Wednesday 12 November 2014

ZSL 2014 Poetry Competition Win

I have just been sent a link to the Results Page of the 2014 ZSL Poetry Competition on 'Conservation' ...

Rule 15. The competition will be judged by members of ZSL Discovery & Learning department, ZSL Resident poet Ahren Warner and Poet and ZSL council member Ruth Padel.

Overall winner: Caroline Gill - Raft Race

My poem is about the plight of the Fen Raft Spider. 

One of the few locations in Suffolk where the Red Listed Fen Raft Spider still resides

Tuesday 11 November 2014

11 November - Laurence Binyon and the British Museum

David in the British Museum

'They shall grow not old ...'
from 'For the Fallen' by Laurence Binyon

Many will have seen the poppy installation at the Tower of London. David and I attended a fascinating event in honour of (Robert) Laurence Binyon (1869–1943) at the British Museum on 11 November 2014. Binyon's granddaughter, Sophie Gray, assisted a member of staff from Prints and Drawings with the delivery of a presentation about the War Poet's life and work. 
Binyon, who was immensely interested in art from Europe, China and Japan, was invited to head up the new Department of Oriental Prints and Drawings in the British Museum in 1913, just before the outbreak of war. His career at the British Museum spanned 44 years.
Binyon was too old to enlist as a soldier in the Great War, but was keen to serve and volunteered with the Red Cross as an Orderly. He became a stretcher bearer. 
Basil Gray, Binyon's son-in-law, took over his British Museum work. The new Department of Oriental Antiquities was created in 1933.
We were able to listen to a recording of Binyon's voice and to see documents in the poet's hand, along with prints and watercolours that he had acquired for the Print Room. Two portraits of Binyon by William Strang were on display.

Monday 10 November 2014

26th Aldeburgh Poetry Festival


'Aldeburgh is the UK’s pre-eminent annual celebration 
of national and international contemporary poetry'

A sweep of unpromising grey cloud dissipated around noon and the sky brightened over Snape and Aldeburgh. The 26th Aldeburgh Poetry Festival took off in Suffolk sunshine to the delight of those who had come from far and wide to take part, to be informed or entertained and simply to imbibe poetry of all sorts and descriptions.

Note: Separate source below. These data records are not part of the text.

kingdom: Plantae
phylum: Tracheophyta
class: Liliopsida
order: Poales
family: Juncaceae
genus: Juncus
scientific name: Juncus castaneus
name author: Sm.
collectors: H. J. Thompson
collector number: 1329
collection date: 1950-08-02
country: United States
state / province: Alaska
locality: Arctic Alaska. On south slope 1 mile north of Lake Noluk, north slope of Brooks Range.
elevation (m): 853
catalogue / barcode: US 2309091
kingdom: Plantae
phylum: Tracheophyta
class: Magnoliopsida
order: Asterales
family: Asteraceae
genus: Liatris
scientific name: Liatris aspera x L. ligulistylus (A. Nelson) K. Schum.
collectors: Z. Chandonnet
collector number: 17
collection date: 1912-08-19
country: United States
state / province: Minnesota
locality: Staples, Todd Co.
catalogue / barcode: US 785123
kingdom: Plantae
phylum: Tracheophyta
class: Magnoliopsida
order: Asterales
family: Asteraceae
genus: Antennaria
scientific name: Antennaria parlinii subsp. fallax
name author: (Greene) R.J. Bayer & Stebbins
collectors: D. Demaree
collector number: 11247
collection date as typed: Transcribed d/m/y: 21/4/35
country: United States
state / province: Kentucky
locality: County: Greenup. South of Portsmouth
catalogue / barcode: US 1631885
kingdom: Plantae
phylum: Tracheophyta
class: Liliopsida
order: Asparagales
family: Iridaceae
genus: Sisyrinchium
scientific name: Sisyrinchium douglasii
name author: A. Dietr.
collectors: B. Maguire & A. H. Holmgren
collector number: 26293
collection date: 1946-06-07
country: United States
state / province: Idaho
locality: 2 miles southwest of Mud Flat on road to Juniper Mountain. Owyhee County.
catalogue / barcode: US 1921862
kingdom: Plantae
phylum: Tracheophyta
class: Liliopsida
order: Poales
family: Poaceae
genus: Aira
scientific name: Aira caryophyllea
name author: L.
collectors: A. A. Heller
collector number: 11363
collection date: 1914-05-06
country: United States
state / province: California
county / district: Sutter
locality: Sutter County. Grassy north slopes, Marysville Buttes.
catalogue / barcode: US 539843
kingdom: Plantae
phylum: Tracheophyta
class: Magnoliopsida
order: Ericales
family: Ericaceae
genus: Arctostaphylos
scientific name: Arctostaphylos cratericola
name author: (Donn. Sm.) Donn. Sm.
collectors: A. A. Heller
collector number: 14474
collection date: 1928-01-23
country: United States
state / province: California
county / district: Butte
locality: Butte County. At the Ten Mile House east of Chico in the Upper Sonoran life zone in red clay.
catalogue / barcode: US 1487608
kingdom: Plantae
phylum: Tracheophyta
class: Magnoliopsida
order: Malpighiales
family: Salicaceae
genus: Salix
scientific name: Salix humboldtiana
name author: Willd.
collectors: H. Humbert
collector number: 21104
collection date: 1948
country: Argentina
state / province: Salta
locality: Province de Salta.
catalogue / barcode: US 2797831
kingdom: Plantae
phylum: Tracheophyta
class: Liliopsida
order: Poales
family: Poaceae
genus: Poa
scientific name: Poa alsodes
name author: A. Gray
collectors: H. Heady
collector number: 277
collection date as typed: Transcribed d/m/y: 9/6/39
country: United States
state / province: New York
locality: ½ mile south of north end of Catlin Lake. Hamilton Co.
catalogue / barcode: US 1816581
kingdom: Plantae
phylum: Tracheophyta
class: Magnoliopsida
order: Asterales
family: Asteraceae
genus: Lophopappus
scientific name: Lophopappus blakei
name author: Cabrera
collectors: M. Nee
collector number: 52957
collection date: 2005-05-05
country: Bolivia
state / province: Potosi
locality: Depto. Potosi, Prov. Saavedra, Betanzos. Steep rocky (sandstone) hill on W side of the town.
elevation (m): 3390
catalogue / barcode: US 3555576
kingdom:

I made my way to the front at Aldeburgh to sniff the sea and to take my festival photograph near the iconic Scallop on the beach. It was soon time to head off to The Red House for a workshop led by Karen McCarthy Woolf. What an experience to write in such a distinguished and musical venue! Karen kept us on our toes, as urban, coastal and rural horizons began to dance before our eyes. We tried to capture something special in our writing as we cast our nets widely. Most of us came away with pages of material and poems in draft. Thank you, Karen, for such a stimulating, eye-opening and wide-ranging session.

Snape Maltings

The Aldeburgh Poetry Festival is largely based around the complex of Snape Maltings, with its boardwalk at the edge of the reeds and its wide skies that provide wonderful starling murmurations on autumn evenings. I attended the Open Workshop on Saturday in the Oyster Bar, led by Michael Laskey, founder of the Aldeburgh Poetry Festival, and Jeni Smith, and once again found every poetic muscle in my body (or brain?) being contorted in new and occasionally uncomfortable ways!

Sadly the event with Jen Hadfield was cancelled due to bad weather up north, but it was great to catch up with a good number of friends and to meet new ones. By the time I headed for home my book bag was bulging with a mix of shiny and secondhand volumes and pamphlets by Edward Thomas, Tony Harrison, Karen McCarthy Woolf*, Chrissie Williams, Jen Hadfield and Kevin Crossley-Holland ...

Me ... with feather bag ...
and copies of An Aviary of Small Birds (Carcanet, 2014) by Karen McCarthy Woolf
Photo credit: © Karen McCarthy Woolf (used with permission)


Monday 3 November 2014

Valentine Haiku in Bilingual Anthology from Romania

This 'eye-catching' international anthology arrived through my letterbox this morning from Romania. The book is bilingual, beginning at one end with pieces and translations in Romanian and at the other with texts in English.

The English title is The Light Singing, with lyrical mosaic as a subtitle. The editors are Olimpia Iacob and Jim Kacian. The cover image is entitled 'Floating Eyes' and is by Italian artist, Gianpiero Actis. The book has been published by Emia in Romania.

Peter Thabit Jones, editor of The Seventh Quarry, has written the dedication to Aeronwy Thomas (1943-2009), and the anthology begins with three Haiku by Aeronwy, written in response to the cover artwork.

The anthology contains my Valentine Day Haiku, which appears in English (one end of the book) and in Romanian (the other), thanks to the work of Olimpia Iacob.